The sound of drones returning to their hive after a mating flight is distinctive and cannot be confused with that of a worker bee. The screeching sound of a Stuka fighter aircraft in a bombing dive was deliberately built into the plane to terrify the enemy on the ground. Surely then, the loud and distinctive sound of a drone in flight also has an important purpose? The sound (and vibrations in the air?) of several thousand drones in a DCA could serve to make the locating of the DCA easier for both drones and virgin queens. Sound could also assist, besides sight and pheromones, in the creation of a DCA and the formation of drone comets and also to help distinguish a drone from a queen within the DCA. While marking drones in a DCA several would accidentally have ‘tippex’ splattered on their wings. This would result in a different sound being produced as it flew off which immediately attracted other drones to it. A major function of a DCA is to facilitate the complete mating of a virgin queen in the shortest possible time and a combination of sound, sight and pheromones may serve to accomplish this.

Evolution of male bee pheromone glands for mating?

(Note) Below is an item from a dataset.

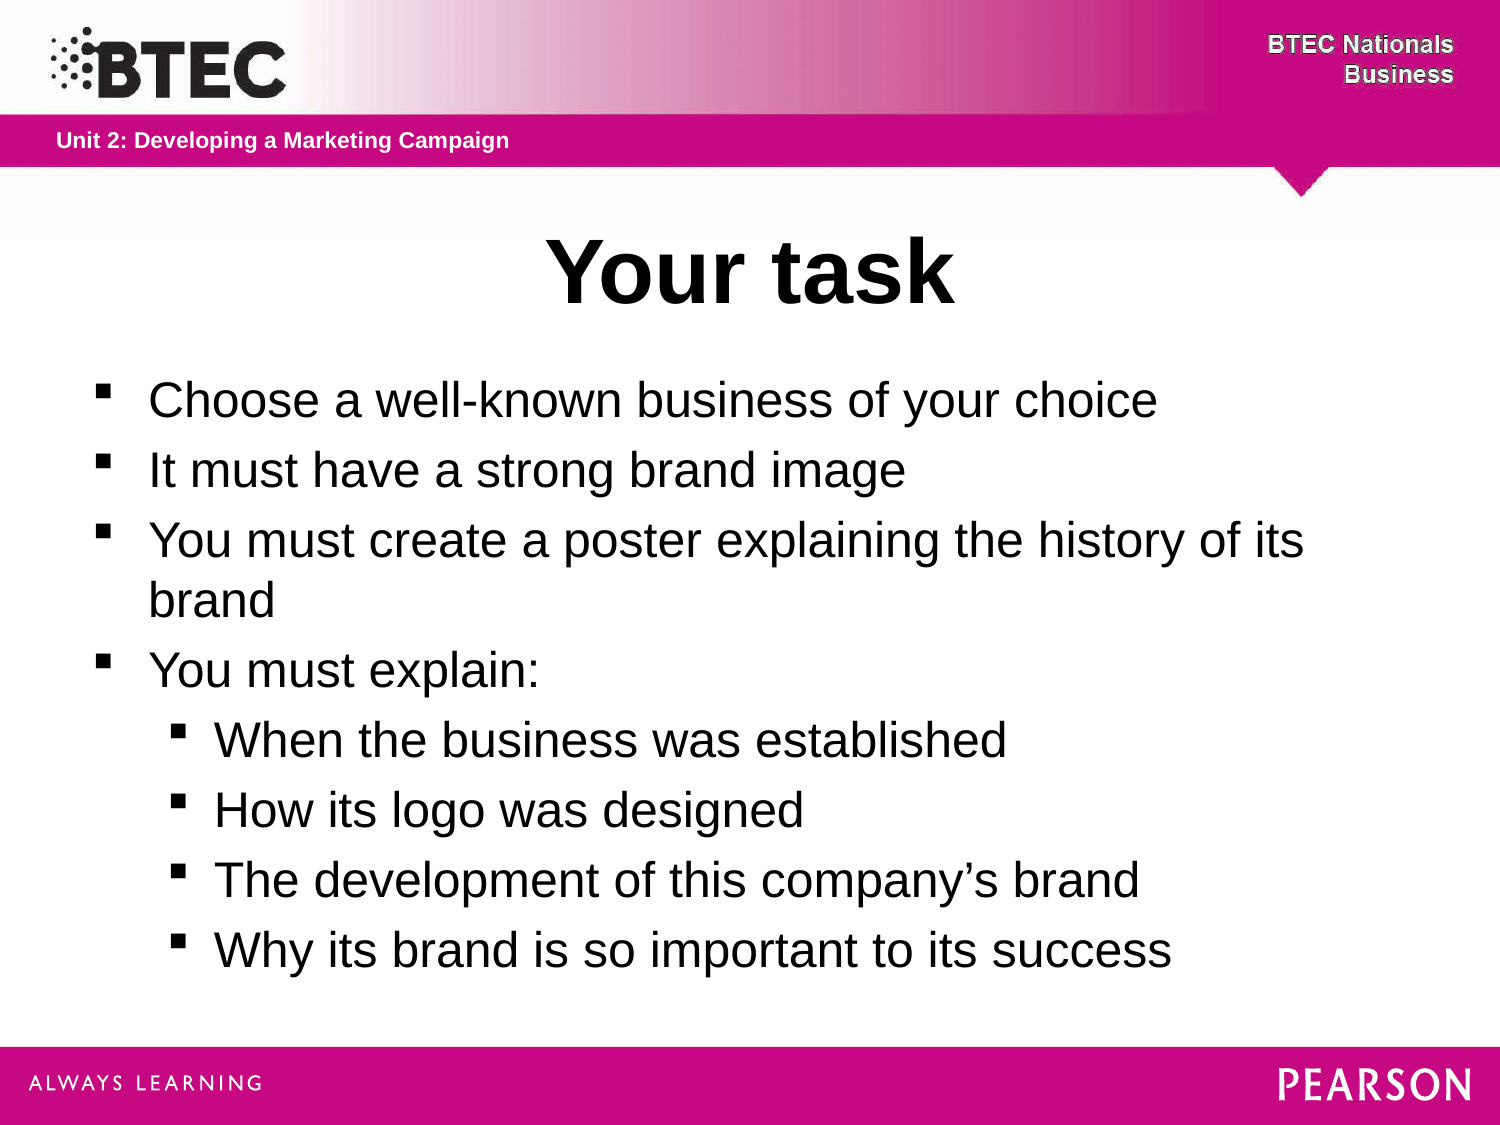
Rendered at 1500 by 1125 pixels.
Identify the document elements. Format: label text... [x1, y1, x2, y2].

picture [0, 0, 1500, 238]
list Choose a well-known business of your choice It must have a strong brand image You must create a poster explaining the history of its brand You must explain: When the business was established How its logo was designed The development of this company’s brand Why its brand is so important to its success [76, 360, 1424, 997]
title Your task [75, 196, 1425, 338]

While monitoring the number of times marked drones flew each afternoon and the duration of their flights, it was observed on many occasions that returning drones had the two interstitial abdominal membranes exposed – in exactly the same position as that of Xylocopa caffra males. Although dissections of drones were made to discover any underlying pheromone glands, they were so small that the equipment used could not detect them. If this is the source of a mating pheromone, it appears that it may be present in many bee species from solitary, sub-social and social species. Besides different flight times, the comparison of the composition of this pheromone could possibly help explain the sexual isolation of the different species of Apis and their phylogenetic linkages.